Nmap is an abbreviation of ‘Network Mapper’, as is a very well known free open source hackers tool. Nmap is used for network discovery and security auditing. Many system admins use nmap for network inventory, open ports, managing service upgrade schedules, and monitoring host or service uptime. The tool uses raw IP packets in creative ways to determine what hosts are available on the network, what services (application name and version) those hosts are offering, what operating systems (and OS versions and possible patches) and what type and version of packet filters/ firewalls are being used by the target.
The Metasploit Project is a hugely popular pentesting or hacking tool that is used by cybersecurity professionals and ethical hackers. Metasploit is essentially a computer security project that supplies information about known security vulnerabilities and helps to formulate penetration testing and IDS testing.
Cain & Abel is a password recovery tool that is mostly used for Microsoft Operating Systems. This popular hacking tool allows the user to seek the recovery of various kind of passwords by sniffing the network, cracking encrypted passwords using Dictionary, Brute-Force and Cryptanalysis attacks. Cain, as it is often referred to, can also record VoIP conversations, decode hashed scrambled passwords, recover wireless network keys and more! If you need a solid password cracking platform then look no further, Cain is certainly your friend.
Angry IP Scanner, also known as ‘ipscan’ is a freely available (open-source and cross-platform) hacking network scanner that is both fast and easy to use. The main purpose of this hacking tool is to scan IP addresses and ports to find open doors and ports. Worth noting that Angry IP Scanner also has a bunch of othere uses as well. Common users of this hacking tool includes network administrators and system engineers.

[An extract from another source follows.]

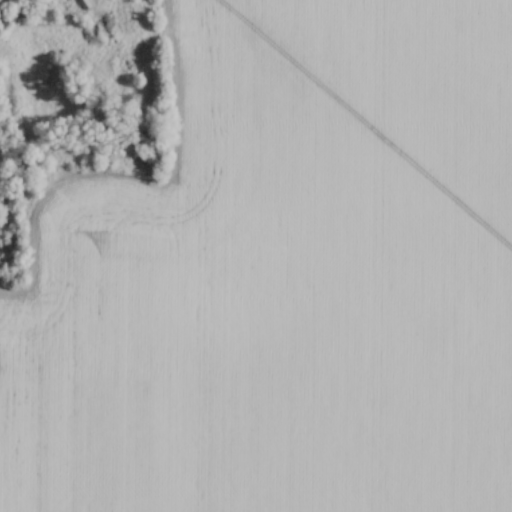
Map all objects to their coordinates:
building: (1, 5)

John the Ripper is a popular password cracking pentesting tool that is most commonly used to perform dictionary attacks. John the Ripper takes text string samples (from a text file, referred to as a wordlist, containing popular and complex words found in a dictionary or real passwords cracked before), encrypting it in the same way as the password being cracked (including both the encryption algorithm and key), and comparing the output to the encrypted string. This tool can also be used to perform a variety of alterations to dictionary attacks.
Although often considered as yet another password cracker, THC Hydra is hugely popular and has a very active and experienced development team. Essentially THC Hydra is a fast and stable Network Login Hacking Tool that will use dictionary or brute-force attacks to try various password and login combinations against an log in page. This hacking tool supports a wide set of protocols including Mail (POP3, IMAP, etc.), Databases, LDAP, SMB, VNC, and SSH.

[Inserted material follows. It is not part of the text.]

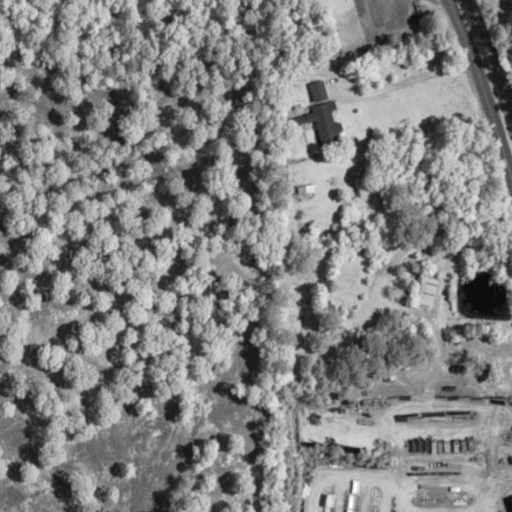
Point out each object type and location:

Burp Suite has several features that can help the penetration tester or ethical hacker. Two commonly used applications used within this tool include the ‘Burp Suite Spider’ which can enumerate and map out the various pages and parameters of a web site by examining cookies and initiates connections with these web applications, and the ‘Intruder’ which performs automated attacks on web applications.
Snort is an awesome hacking and network tool that can be configured in one of three modes: it can either be used as a sniffer, packet logger, or within network intrusion detection. In the (more commonly used) sniffer mode, this hackers program will read (sniff) network packets and display them on a GUI. In the packet logger mode, Snort will audit and log packets to the disk. In intrusion detection mode, Snort monitors network traffic and analyzes it against a rule set defined by the user.
Ettercap has a huge following and is widely used by cybersecurity professionals. Ettercap works by placing the users network interface into promiscuous mode and by ARP poisoning the target machines, i.e. facilitating a ‘Main In The Middle’ or MITM attack. Once successfull Ettercap (and the hacker) can deploy various attacks on the victims. A popular feature about Ettercap is its’ ability to support various plugins.
Wapiti has a very loyal following. As a pentesting tool (or framework) Wapiti is able to scan and detect hundreds of possible vulnerabilities. Essentially this Multi Purpose Hacker Tools can audit the security of web applications by performing “black-box” scans, i.e. it does not study the source code of the application but will scan the HTML pages of the application seeking scripts and forms where it can inject data.